**THE DATA**

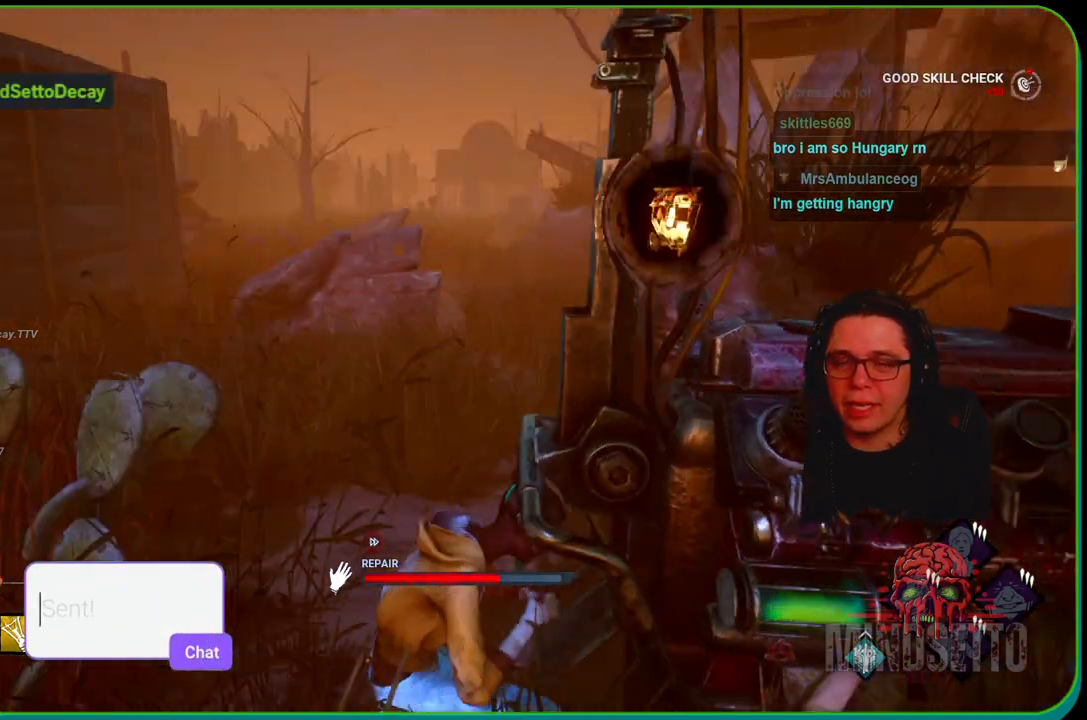
{"buttons": ["R1"], "left_stick": "center", "right_stick": "right", "events": [[50, "right_stick", "center"], [500, "right_stick", "right"]]}
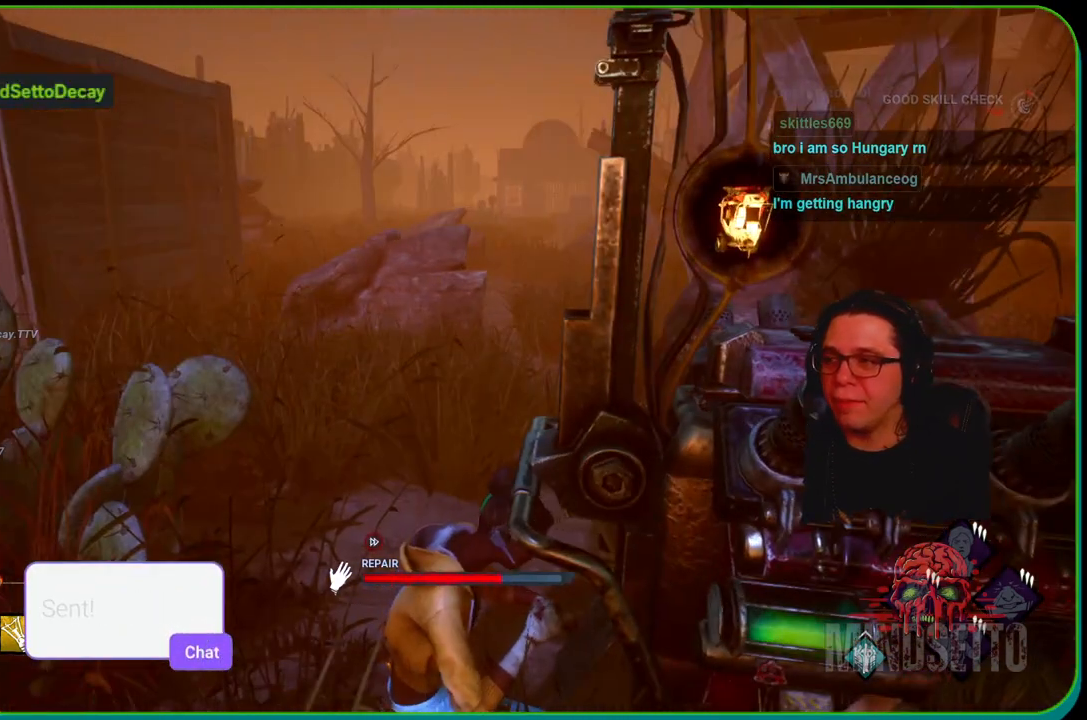
{"buttons": ["R1"], "left_stick": "up-left", "right_stick": "center", "events": [[117, "right_stick", "center"], [483, "left_stick", "up-left"]]}
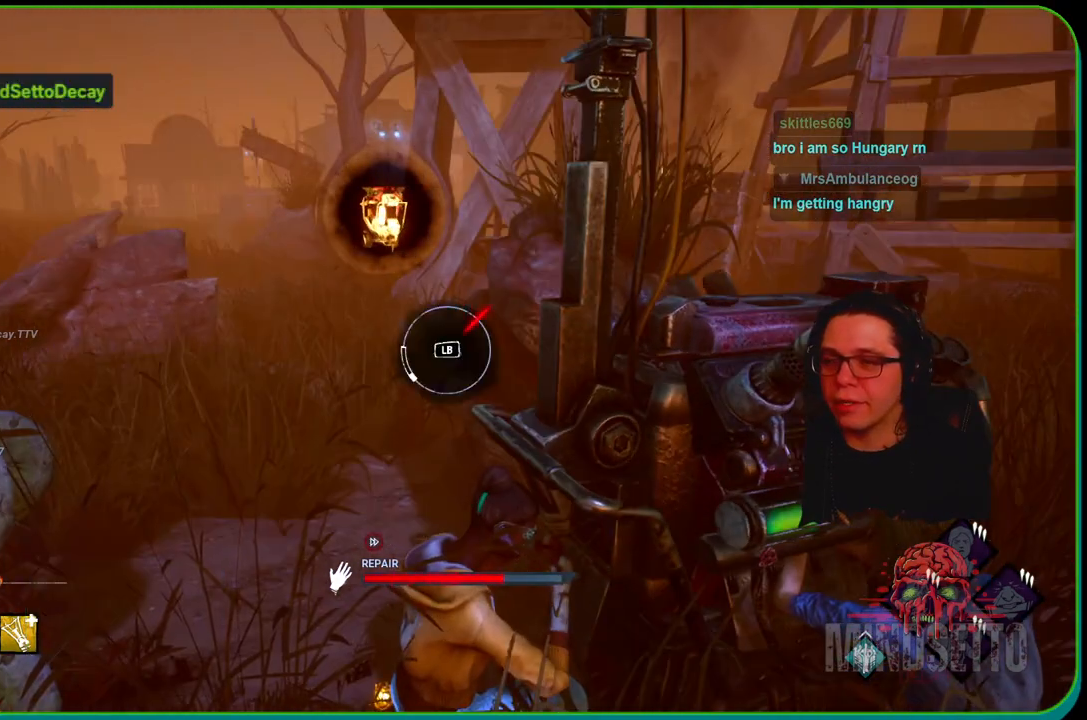
{"buttons": ["R1"], "left_stick": "up-left", "right_stick": "center", "events": []}
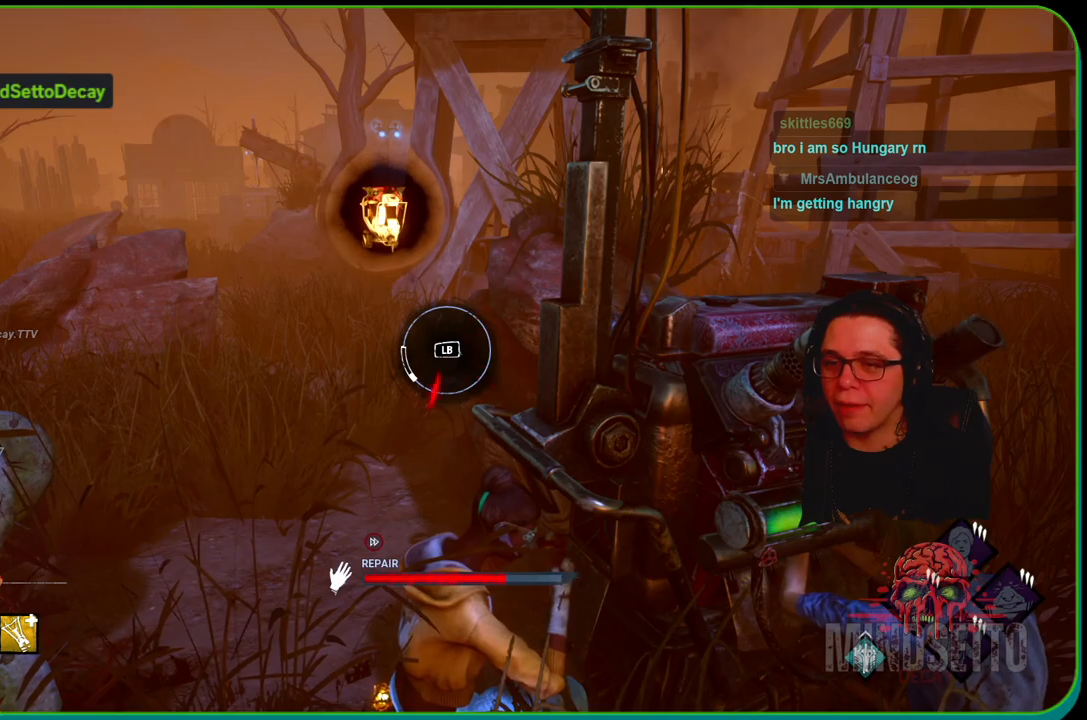
{"buttons": ["R1"], "left_stick": "center", "right_stick": "left", "events": [[50, "L1", "down"], [233, "L1", "up"], [267, "left_stick", "center"], [450, "right_stick", "left"]]}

**EXERCISE DIRECTIONS**
Please reprint the whole listing exactly and omit its pictures.

**SOLUTION BELOW**
{"buttons": ["R1"], "left_stick": "center", "right_stick": "right", "events": [[50, "right_stick", "center"], [500, "right_stick", "right"]]}
{"buttons": ["R1"], "left_stick": "up-left", "right_stick": "center", "events": [[117, "right_stick", "center"], [483, "left_stick", "up-left"]]}
{"buttons": ["R1"], "left_stick": "up-left", "right_stick": "center", "events": []}
{"buttons": ["R1"], "left_stick": "center", "right_stick": "left", "events": [[50, "L1", "down"], [233, "L1", "up"], [267, "left_stick", "center"], [450, "right_stick", "left"]]}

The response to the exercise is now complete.